Show each line of the data below that has the string "crowns" in it.
(Data excerpts Opens)
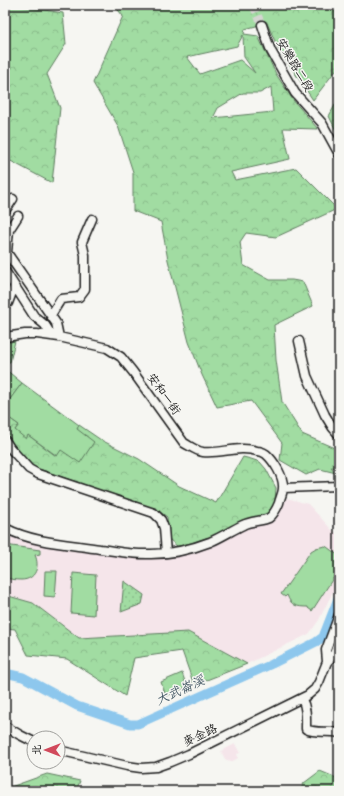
<svg xmlns="http://www.w3.org/2000/svg" width="344" height="796" viewBox="0 0 344 796" font-family="'Comic Neue','LXGW WenKai TC',sans-serif">
<style>
.built{fill:#f5e5ea}
.grass{fill:url(#grass-dots);stroke:#5e7c5f}
.forest{fill:url(#forest-crowns);stroke:#5e7c5f;fill-rule:evenodd}
.pitch{fill:#a1dca2;stroke:#5e7c5f}
.lines{fill:none;stroke-linecap:round;stroke-linejoin:round}
.river{stroke:#8dc7ed;stroke-width:9}
.minor-tunnel{stroke:#d5d5d2;stroke-width:8;stroke-dasharray:8 4;stroke-linecap:butt}
.minor-casing{stroke:#1c1c1c;stroke-width:11}
.minor{stroke:#f6f6f2;stroke-width:8}
.labels{text-anchor:middle;dominant-baseline:central;stroke-width:3;stroke-linejoin:round;paint-order:stroke}
.street-label{font-size:12px;fill:#1c1c1c;stroke:#f6f6f2}
.water-label{font-size:13px;font-style:italic;fill:#445865;stroke:#f6f6f2}
</style>
<defs>
<pattern id="grass-dots" width="8" height="8" patternUnits="userSpaceOnUse"><rect width="8" height="8" fill="#a1dca2"/><path d="M2 2h.1M6 6h.1" fill="none" stroke="#8abc8b" stroke-width="1.8" stroke-linecap="round"/></pattern>
<pattern id="forest-crowns" width="20" height="18" patternUnits="userSpaceOnUse"><rect width="20" height="18" fill="#a1dca2"/><path d="M2 6a3 3 0 1 1 6 0M12 15a3 3 0 1 1 6 0" fill="none" stroke="#8abc8b"/></pattern>
</defs>
<rect width="100%" height="100%" fill="#f6f6f2"/>
<filter id="ink" filterUnits="userSpaceOnUse"><feTurbulence type="fractalNoise" baseFrequency=".025" numOctaves="2"/><feDisplacementMap in="SourceGraphic" scale="8" xChannelSelector="R" yChannelSelector="G"/><feConvolveMatrix kernelMatrix="1 2 1 2 8 2 1 2 1" color-interpolation-filters="sRGB"/></filter>
<g filter="url(#ink)">
<path class="built" d="M287,498l21,6 23,25 8,7v43l-20,41 -10,14 -62,30 -59,-32 -109,6 -46,-35 -28,-8v-61l27,8 100,13 35,1 58,-18 24,-10 19,-6 11,-10z
M235,744l5,9 -3,1 1,4 -7,4 -6,-3 -4,-8z"/>
<path class="grass" d="M124,581l20,14 -2,9 -21,8z"/>
<path class="forest" d="M5,5h8l50,8 3,31 -19,30 13,34 -8,75 -47,-25z
M114,5h225v61l-26,34 -35,-52 -11,-25 -22,6 -1,5 14,2 18,38 17,26 25,29 -35,-1 7,31 -59,13 4,8 61,-12 41,41 -61,28 -30,-4 -6,9 3,23 27,15h22l11,2 10,24 -39,19 2,35 6,42 20,32 37,16v18l-8,-1 5,6 -16,-4 -14,6 -26,-15 2,-17 -31,-42 -34,6 -15,-32 -13,-33 -21,-82 -7,-38 -28,-11v-39l-15,-46 -25,-43 30,-67zM243,35l1,22 11,16 -15,-13 -40,14 -13,-17 50,-11zM271,87l2,25 -60,6 5,-10 25,-15h17z
M339,98v39l-10,-21z
M15,341l-5,21h-5v-19z
M5,369l17,14 -17,23z
M5,415l14,10 -4,5 13,5 28,21 23,-31 22,15 38,19 40,27 37,17 27,-46 8,2 9,3 6,7 10,19 -1,12 -3,10 -3,3 -9,4 -18,3 -18,12 -46,15 -9,-8 -2,-22 -8,-6 -131,-46 -23,-32z
M5,595l28,8 46,35 109,-6 59,32 -53,21 -12,-34 -48,7 -9,38 -58,-37 -39,-4 -13,-26 -10,-1z
M320,771l19,8v12h-39l4,-8z
M47,774l33,7 -4,10h-71v-2z"/>
<path class="pitch" d="M22,383l57,42 -2,4 17,13 -14,21 -19,-13 -4,6 -29,-21 -2,4 -11,-9 4,-5 -14,-10v-9z
M5,545l35,5v4l-5,1c5,11 1,25 -14,25 -5,0 -11,-1 -16,-2z
M325,546l2,1 12,9v13l-27,42 -4,-3v-1c-11,0 -17,-1 -21,-12l-2,2 -4,-3 30,-43 5,-3z
M45,571h12l-2,26 -11,-1z
M73,573l23,2 -2,40 -23,-2z
M182,673l5,14 -21,9 -5,-14z"/>
<g class="lines">
<path class="river" d="M5,673l18,4 54,29 53,18h8l134,-60 44,-22 7,-5 16,-41"/>
<path class="minor-tunnel" d="M253,5l9,20"/>
<g class="minor-casing">
<path id="minor" d="M262,25l5,15 4,11 24,42 27,30 17,31
M5,211l8,-12
M5,250l51,73 3,14
M7,252l2,-22 9,-14
M5,271l29,45 11,9 7,11
M5,305l3,-2 6,-16
M51,315l10,-16 18,-2 6,-8v-34l-3,-13 10,-23
M5,337l20,-3h12l22,3 48,11 14,9 12,15 51,71c6,3 12,8 19,9 19,2 36,-7 54,-1 3,0 6,1 9,3 8,7 18,23 17,34 0,5 -3,10 -4,15 -2,5 -5,11 -10,15 -6,3 -19,3 -26,7 -11,5 -21,12 -33,17 -18,7 -39,12 -59,12 -17,1 -35,-3 -51,-5 -32,-5 -66,-6 -95,-21
M299,341l8,35 18,39 8,13 6,7
M5,440l5,8 19,21 9,5 116,39 7,7 3,8 2,25
M283,488l56,-2
M327,662l-1,-12 13,-35
M302,699c5,10 4,19 4,30 10,5 22,1 33,4
M5,726l15,9 14,7
M58,750l69,16 14,2 15,-1 14,-5 19,-8 119,-59 7,-6 4,-7 8,-20 7,-8 5,-14"/>
</g>
<use href="#minor" class="minor"/>
</g>
</g>
<g class="labels">
<g class="street-label">
<text transform="translate(295 65) rotate(59)">安樂路二段</text>
<text transform="translate(164 394) rotate(54)">安和一街</text>
<text transform="translate(200 735) rotate(-25)">麥金路</text>
</g>
<g class="water-label">
<text transform="translate(180 690) rotate(-25)">大武崙溪</text>
</g>
</g>
<rect width="344" height="796" fill="none" stroke="#f6f6f2" stroke-width="20"/>
<rect x="10" y="10" width="324" height="776" fill="none" stroke="#1c1c1c" stroke-width="1.5" filter="url(#ink)"/>
<g transform="translate(46 750) rotate(270)"><circle r="19" fill="#f6f6f2" stroke="#9f9f9c"/>
<path d="M0-3L7 15L0 10L-7 15Z" fill="#d1495b"/>
<text y="-6" font-size="11" font-weight="bold" text-anchor="middle" fill="#1c1c1c">北</text>
</g>
</svg>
(Data excerpts Closes)
◆ **Finished task**
.forest{fill:url(#forest-crowns);stroke:#5e7c5f;fill-rule:evenodd}
<pattern id="forest-crowns" width="20" height="18" patternUnits="userSpaceOnUse"><rect width="20" height="18" fill="#a1dca2"/><path d="M2 6a3 3 0 1 1 6 0M12 15a3 3 0 1 1 6 0" fill="none" stroke="#8abc8b"/></pattern>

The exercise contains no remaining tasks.